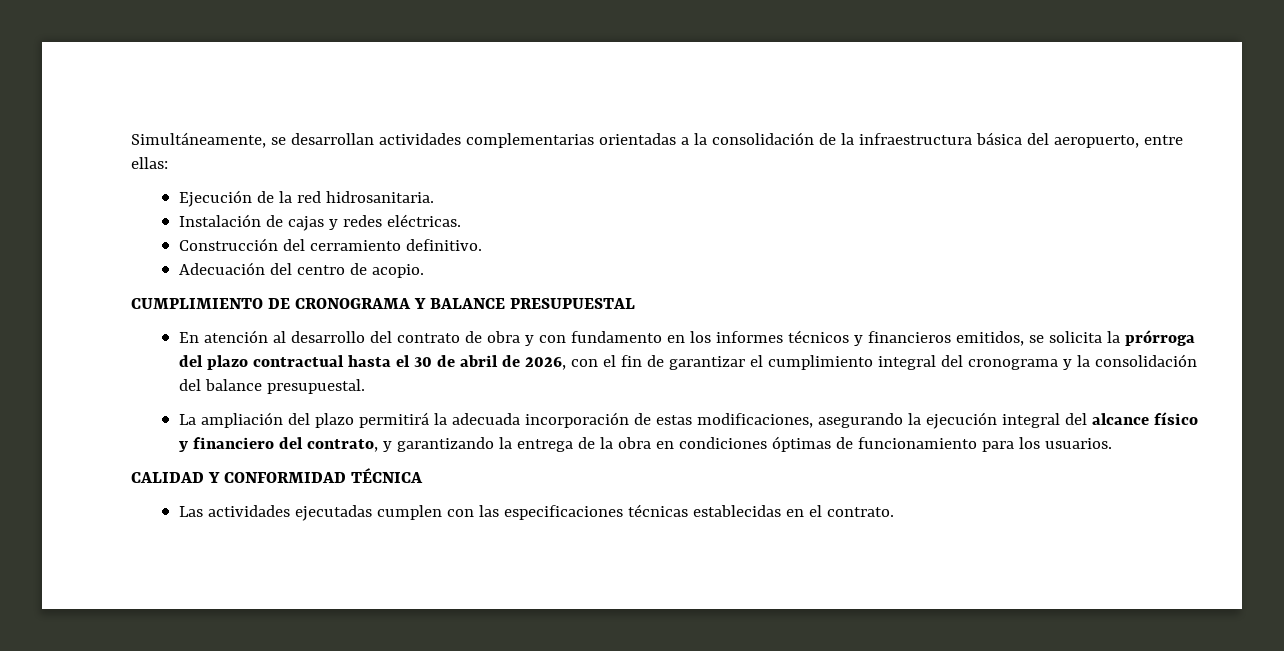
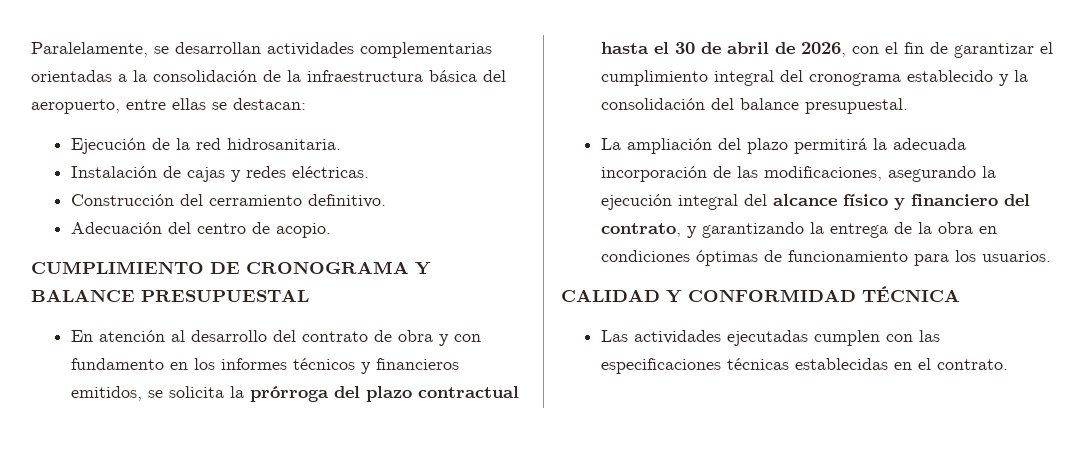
[131,132,266,148] Simultáneamente, -> [31,42,148,57] Paralelamente,
[131,157,168,169] ellas: -> [172,98,306,110] ellas se destacan:
(1058, 364) none -> [906,70,993,82] establecido
[655,415,692,425] estas -> [736,166,758,178] las

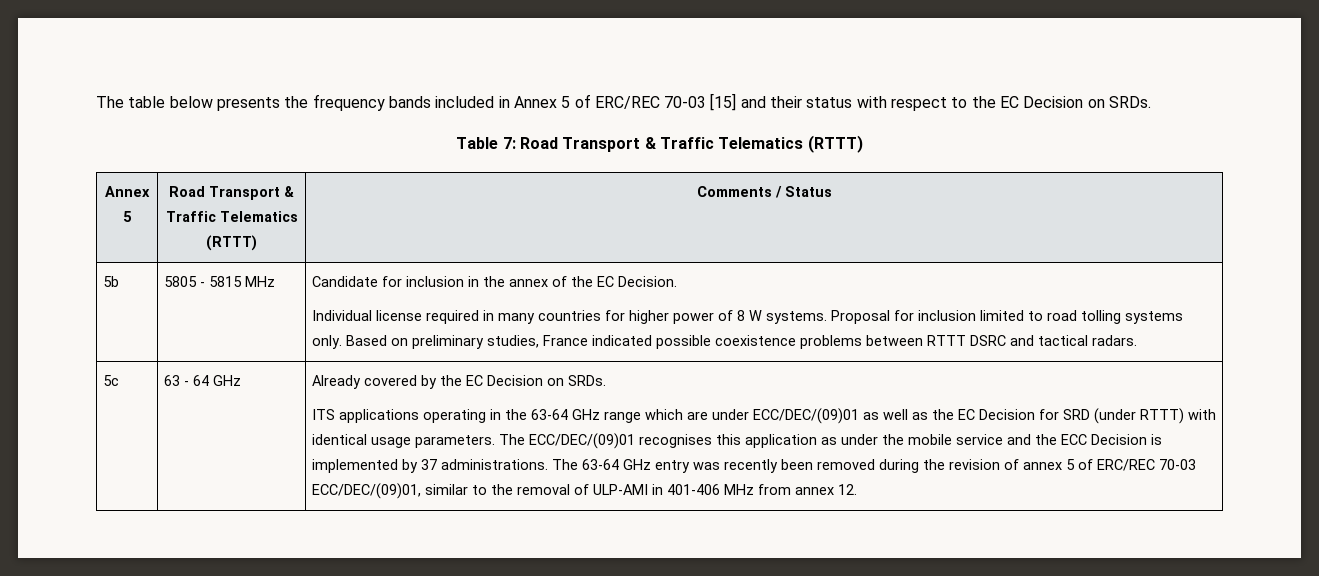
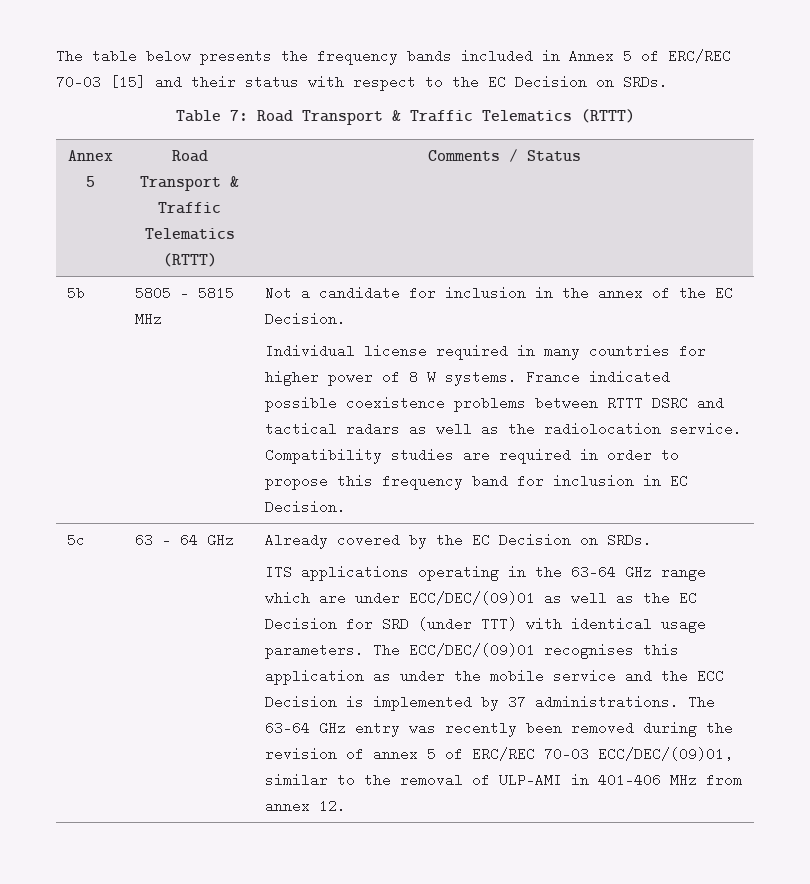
[311,276,378,287] Candidate -> [264,286,400,300] Not a candidate
[830,310,1183,324] [311,335,539,349] Proposal for inclusion limited to road tolling systems only. Based on preliminary studies, -> (517, 378) none
[1091,335,1137,346] radars. -> [345,422,742,436] [264,448,679,464] [264,474,688,490] [264,500,346,514] radars as well as the radiolocation service. Compatibility studies are required in order to propose this frequency band for inclusion in EC Decision.
[1139,408,1184,424] RTTT) -> [480,617,517,631] TTT)

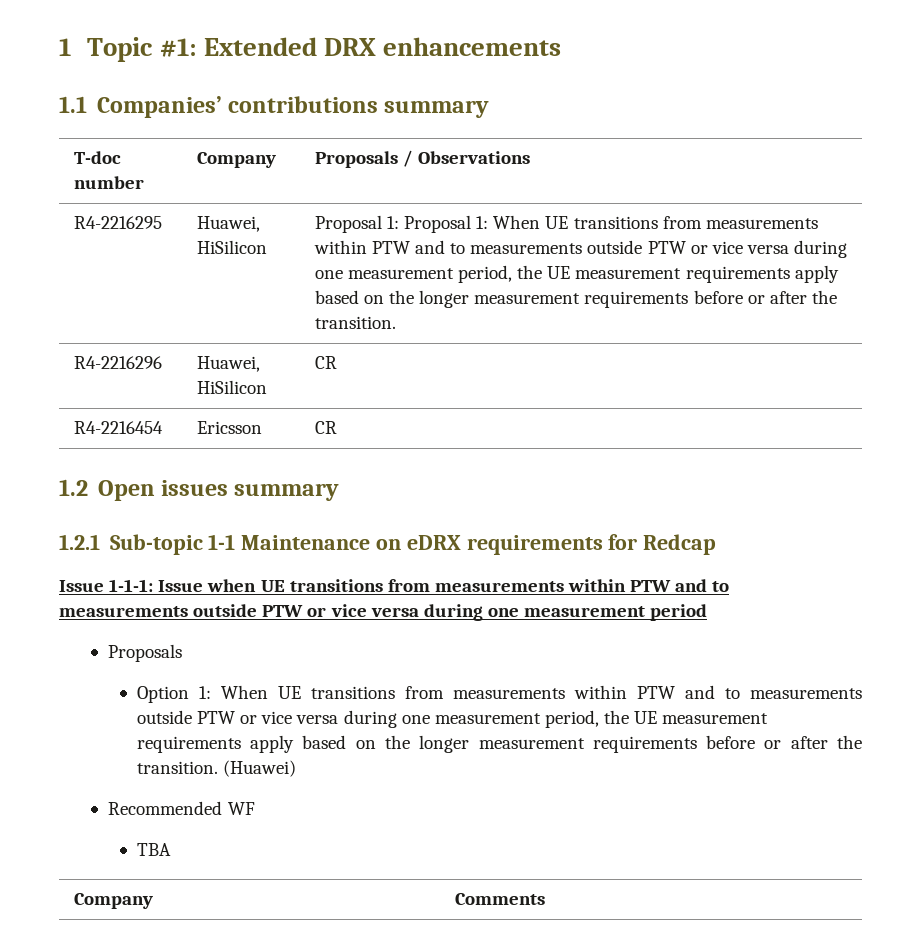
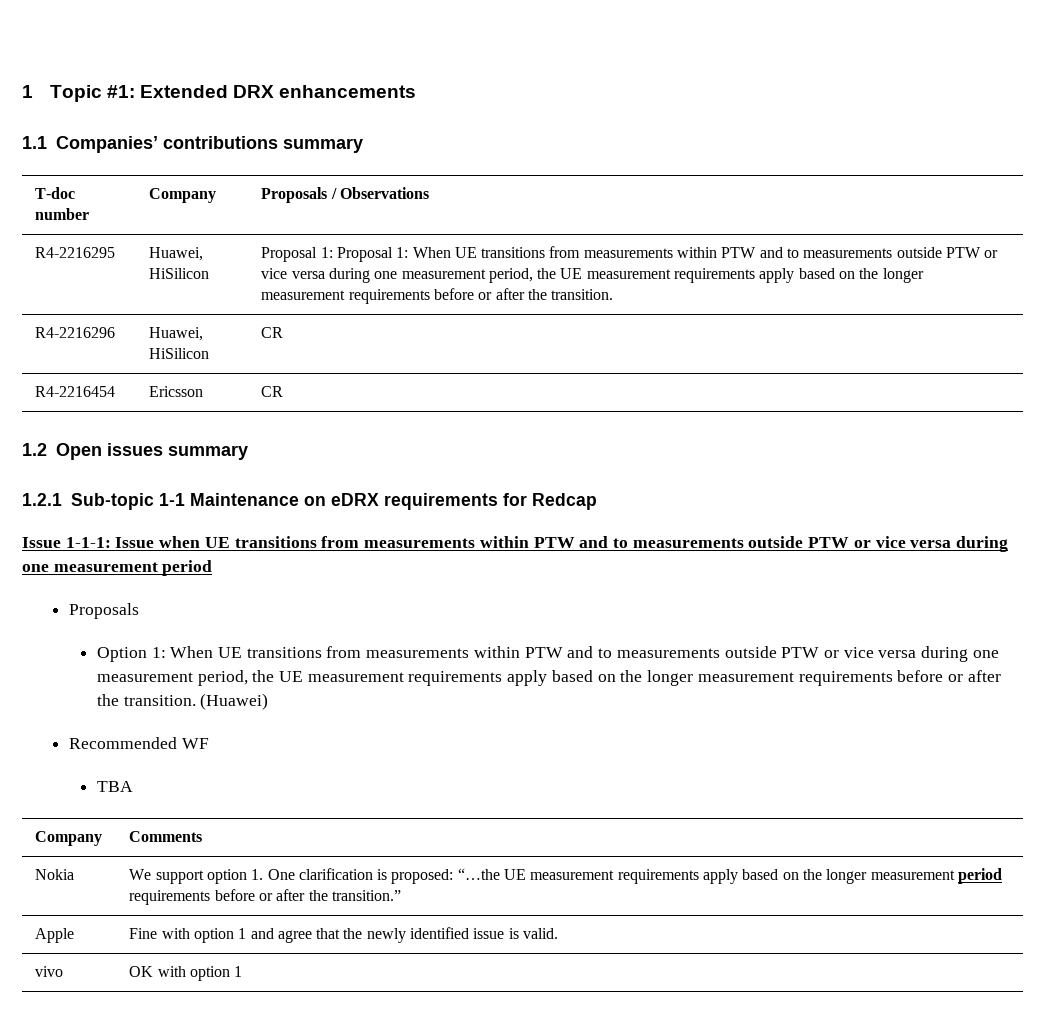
(545, 899) none -> [35,869,75,880] [129,868,1002,884] [129,889,401,905] [35,928,75,943] [129,927,559,943] [35,966,64,977] [129,966,243,981] // Nokia | We support option 1. One clarification is proposed: “…the UE measurement requirements apply based on the longer measurement period requirements before or after the transition.” // Apple | Fine with option 1 and agree that the newly identified issue is valid. // vivo | OK with option 1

==================================================

**What is expected:**
Restate word for word the lines starting at the one that contains "[1091,335,1137,346] radars. ->" and ending at the last line of the data. Skip every picture.

**Response area:**
[1091,335,1137,346] radars. -> [345,422,742,436] [264,448,679,464] [264,474,688,490] [264,500,346,514] radars as well as the radiolocation service. Compatibility studies are required in order to propose this frequency band for inclusion in EC Decision.
[1139,408,1184,424] RTTT) -> [480,617,517,631] TTT)

(545, 899) none -> [35,869,75,880] [129,868,1002,884] [129,889,401,905] [35,928,75,943] [129,927,559,943] [35,966,64,977] [129,966,243,981] // Nokia | We support option 1. One clarification is proposed: “…the UE measurement requirements apply based on the longer measurement period requirements before or after the transition.” // Apple | Fine with option 1 and agree that the newly identified issue is valid. // vivo | OK with option 1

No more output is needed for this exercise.